- #1
karush
Gold Member
MHB
- 3,269
- 5
$\left[ \begin{array}{rrrr|r} 1& -5& 4& 0&0\\ 0& 1& 0& 1&0\\ 0& 0& 3& 0&0\\ 0& 0& 0& 2&0 \end{array}\right] $ OK my first move on this is $r_3/3$ and $r_4/2$.
|
Last edited:
$\left[ \begin{array}{rrrr|r} 1& -5& 4& 0&0\\ 0& 1& 0& 1&0\\ 0& 0& 3& 0&0\\ 0& 0& 0& 2&0 \end{array}\right] $ OK my first move on this is $r_3/3$ and $r_4/2$.
|
Row operations are used to simplify and solve systems of linear equations represented in a matrix form. By performing row operations, we can manipulate the matrix in order to find the solution to the system of equations.
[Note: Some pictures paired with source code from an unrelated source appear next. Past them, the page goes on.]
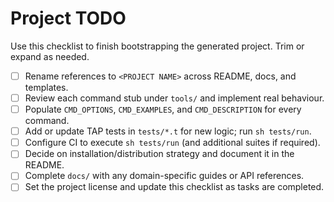 # Project TODO

Use this checklist to finish bootstrapping the generated project. Trim or expand as needed.

- [ ] Rename references to `<PROJECT NAME>` across README, docs, and templates.
- [ ] Review each command stub under `tools/` and implement real behaviour.
- [ ] Populate `CMD_OPTIONS`, `CMD_EXAMPLES`, and `CMD_DESCRIPTION` for every command.
- [ ] Add or update TAP tests in `tests/*.t` for new logic; run `sh tests/run`.
- [ ] Configure CI to execute `sh tests/run` (and additional suites if required).
- [ ] Decide on installation/distribution strategy and document it in the README.
- [ ] Complete `docs/` with any domain-specific guides or API references.
- [ ] Set the project license and update this checklist as tasks are completed.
The three types of row operations are: multiplying a row by a non-zero constant, swapping two rows, and adding a multiple of one row to another row. These operations do not change the solution of the system of equations.
A complete augmented matrix is in reduced row-echelon form when it satisfies the following conditions: all rows with all zero entries are at the bottom, the first non-zero entry in each row (called a leading entry) is a 1, each leading entry is the only non-zero entry in its column, and the leading entry in each row is to the right of the leading entry in the row above it.
No, row operations do not change the solution of a system of equations. They simply rearrange the matrix in order to make it easier to find the solution.
By performing row operations, we can transform the matrix into reduced row-echelon form. Once the matrix is in this form, we can easily read off the solution to the system of equations. The variables will correspond to the columns without leading entries, and the constants will be the values in the last column.